§ **SUPPLIED PASSAGE**

GraphQL

If you want to try out this notebook with a live Python kernel, use mybinder:

vaex-graphql is a plugin package that exposes a DataFrame via a GraphQL interface. This allows easy sharing of data or aggregations/statistics or machine learning models to frontends or other programs with a standard query languages.

(Install with $ pip install vaex-graphql, no conda-forge support yet)

python

import vaex
df = vaex.datasets.titanic()
df

python

result = df.graphql.execute("""
    {
        df {
            min {
                age
                fare
            }
            mean {
                age
                fare
            }
            max {
                age
                fare
            }
            groupby {
                sex {
                   count
                   mean {
                       age
                   }
                }
            }
        }
    }
    """)

§ **SUPPLIED MATERIAL**
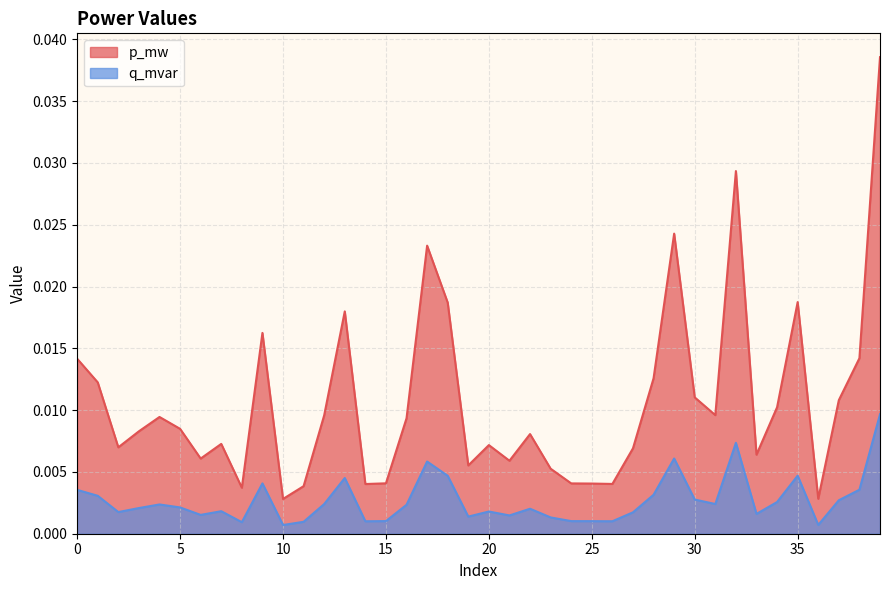

True or false: q_mvar has more than 2 points higher than both neighbors.

True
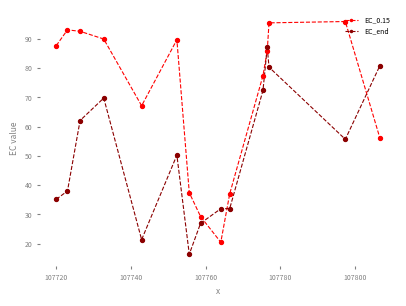

What is the value of the EC_0.15 point at the 4th from the left?

89.9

§ **WHAT YOU HAVE TO DO**
Extend the vaex-graphql page onward from its final line. The material is separate from the vaex-graphql page.

§ **YOUR RESPONSE**
result.data

Pandas support

After importing vaex.graphql, vaex also installs a pandas accessor, so it is also accessible for Pandas DataFrames.

python

df_pandas = df.to_pandas_df()

python

df_pandas.graphql.execute("""
    {
        df(where: {age: {_gt: 20}}) {
            row(offset: 3, limit: 2) {
                name
                survived
            }
        }
    }
    """
).data

Server

The easiest way to learn to use the GraphQL language/vaex interface is to launch a server, and play with the GraphiQL graphical interface, its autocomplete, and the schema explorer.

We try to stay close to the Hasura API: https://docs.hasura.io/1.0/graphql/manual/api-reference/graphql-api/query.html

A server can be started from the command line:

$ python -m vaex.graphql myfile.hdf5

Or from within Python using df.graphql.serve

GraphiQL

See https://github.com/mariobuikhuizen/ipygraphql for a graphical widget, or a mybinder to try out a live example.